■ Source data ■
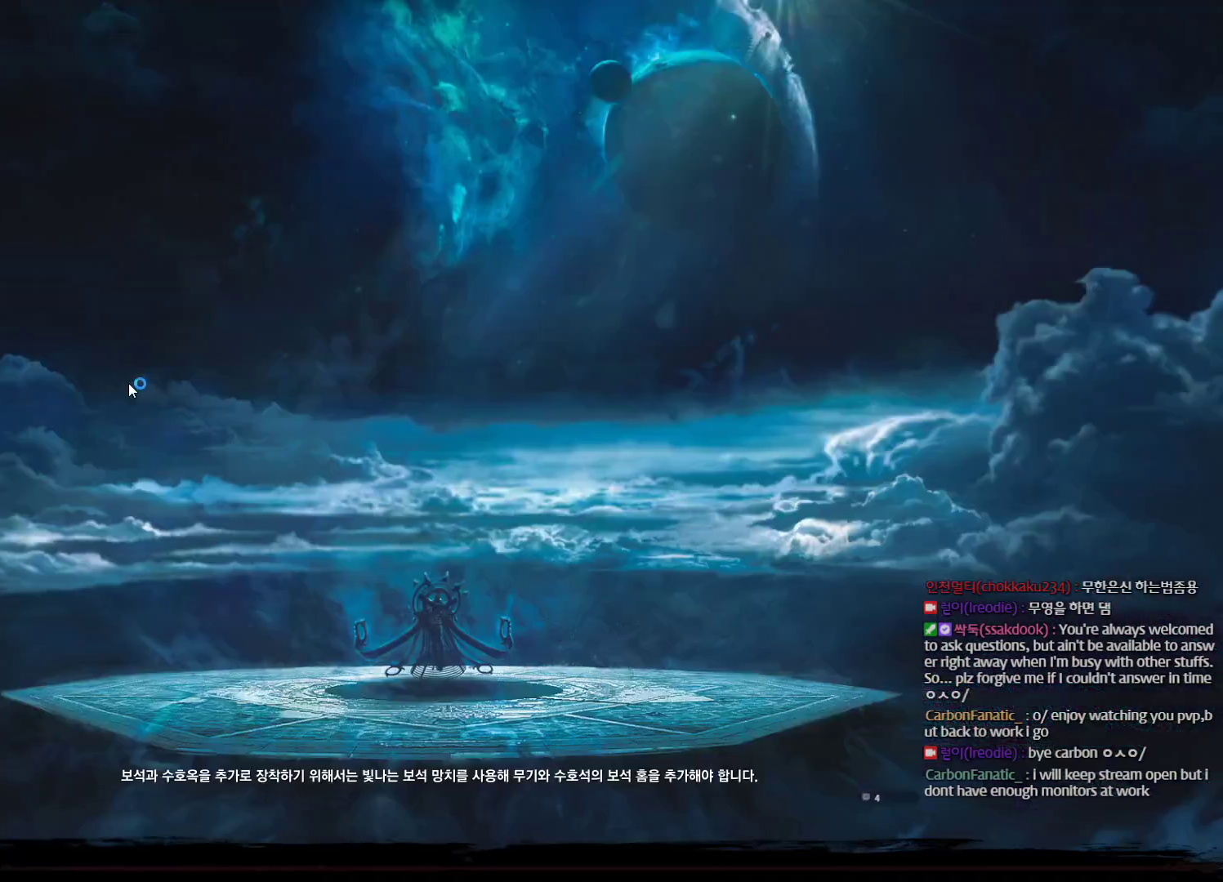
{"keys": [], "mouse": ["left"], "events": [[500, "mouse_left", "down"]]}
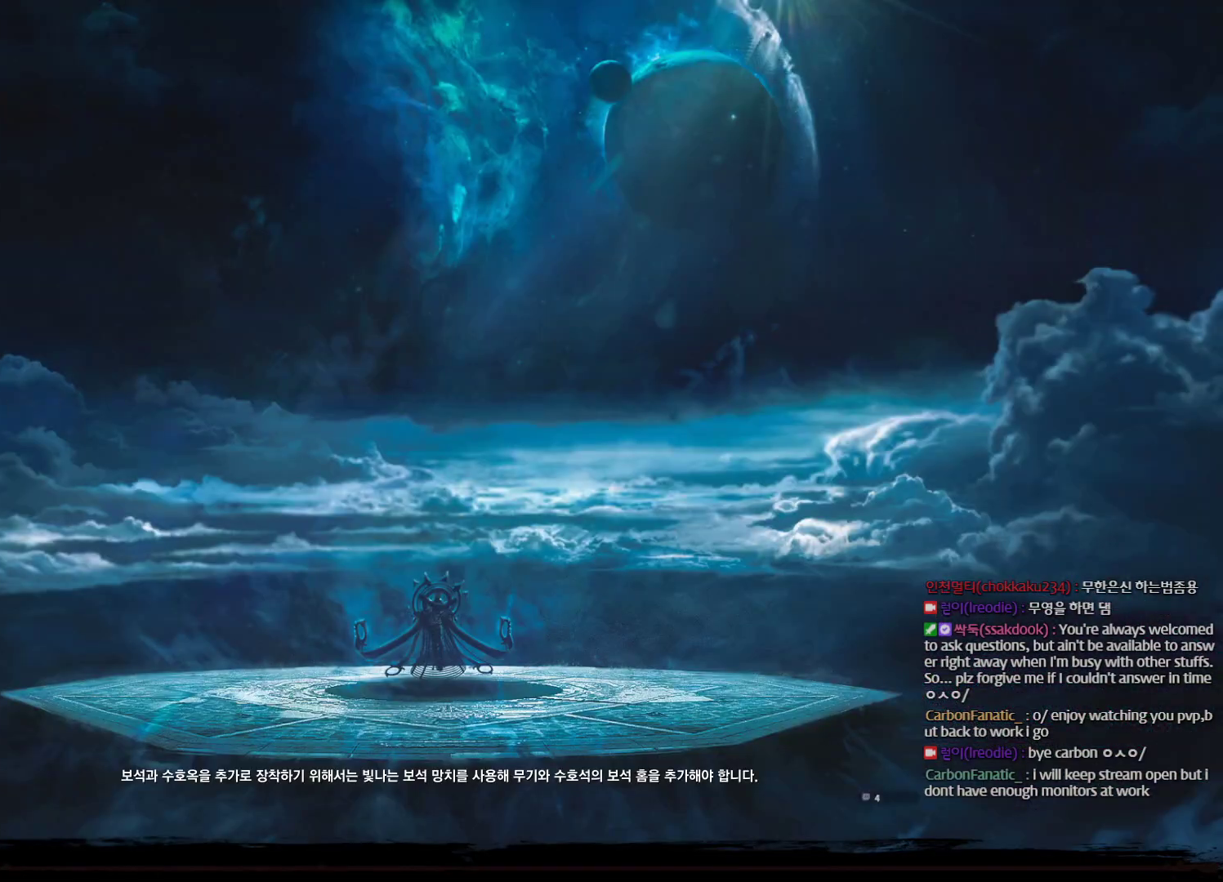
{"keys": [], "mouse": [], "events": [[100, "mouse_left", "up"]]}
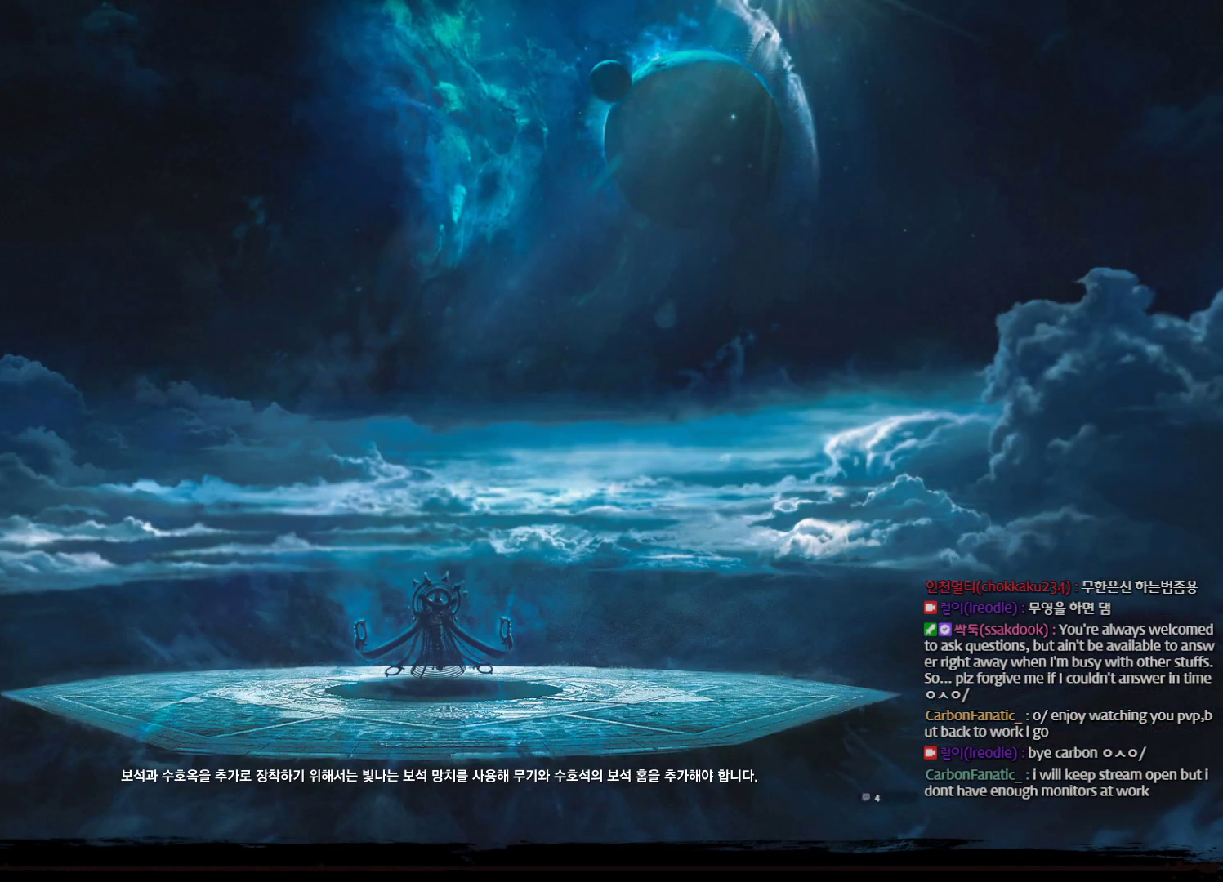
{"keys": [], "mouse": [], "events": []}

■ Required action ■
Your answer must be the full listing, copied exactly, with no pictures in it.

■ Finished exercise ■
{"keys": [], "mouse": ["left"], "events": [[500, "mouse_left", "down"]]}
{"keys": [], "mouse": [], "events": [[100, "mouse_left", "up"]]}
{"keys": [], "mouse": [], "events": []}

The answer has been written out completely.